◆ Work item ◆
Look through the data for the string "tiempo". Copy every line where it is found.

◆ The input ◆
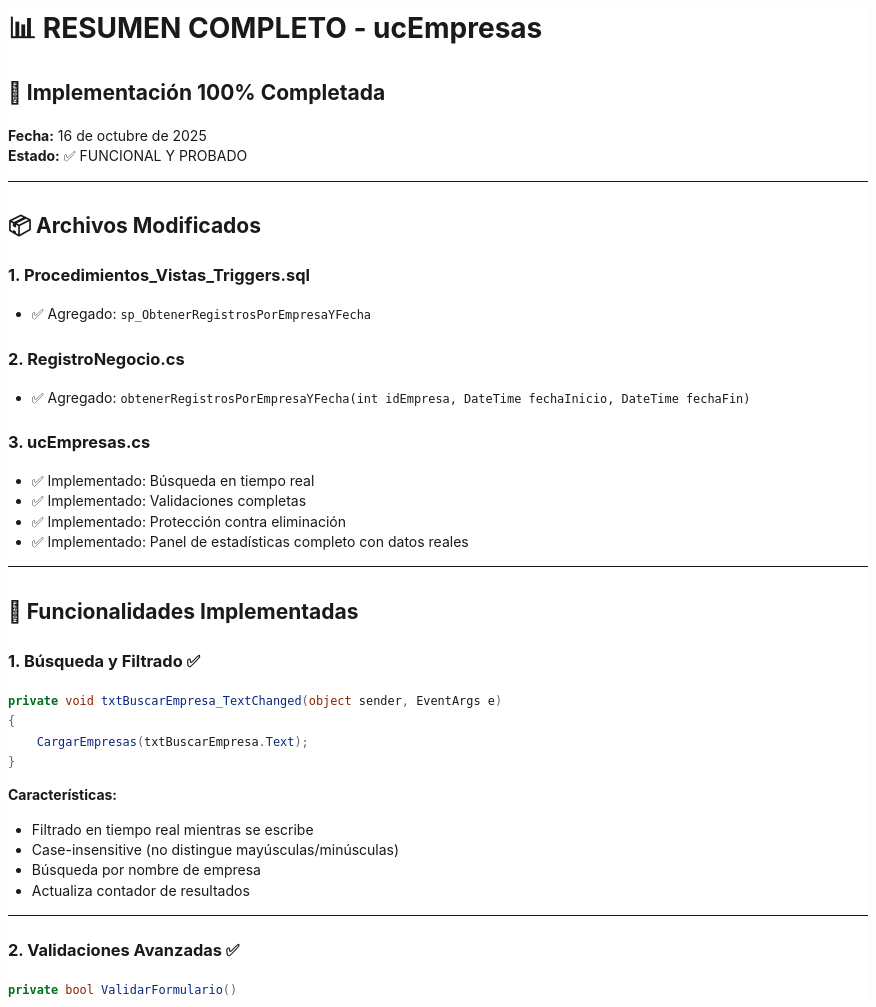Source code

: # 📊 RESUMEN COMPLETO - ucEmpresas

## 🎉 Implementación 100% Completada

**Fecha:** 16 de octubre de 2025  
**Estado:** ✅ FUNCIONAL Y PROBADO

---

## 📦 Archivos Modificados

### 1. **Procedimientos_Vistas_Triggers.sql**
- ✅ Agregado: `sp_ObtenerRegistrosPorEmpresaYFecha`

### 2. **RegistroNegocio.cs**
- ✅ Agregado: `obtenerRegistrosPorEmpresaYFecha(int idEmpresa, DateTime fechaInicio, DateTime fechaFin)`

### 3. **ucEmpresas.cs**
- ✅ Implementado: Búsqueda en tiempo real
- ✅ Implementado: Validaciones completas
- ✅ Implementado: Protección contra eliminación
- ✅ Implementado: Panel de estadísticas completo con datos reales

---

## 🔧 Funcionalidades Implementadas

### **1. Búsqueda y Filtrado** ✅

```csharp
private void txtBuscarEmpresa_TextChanged(object sender, EventArgs e)
{
    CargarEmpresas(txtBuscarEmpresa.Text);
}
```

**Características:**
- Filtrado en tiempo real mientras se escribe
- Case-insensitive (no distingue mayúsculas/minúsculas)
- Búsqueda por nombre de empresa
- Actualiza contador de resultados

---

### **2. Validaciones Avanzadas** ✅

```csharp
private bool ValidarFormulario()
```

◆ Exercise result ◆
- ✅ Implementado: Búsqueda en tiempo real
- Filtrado en tiempo real mientras se escribe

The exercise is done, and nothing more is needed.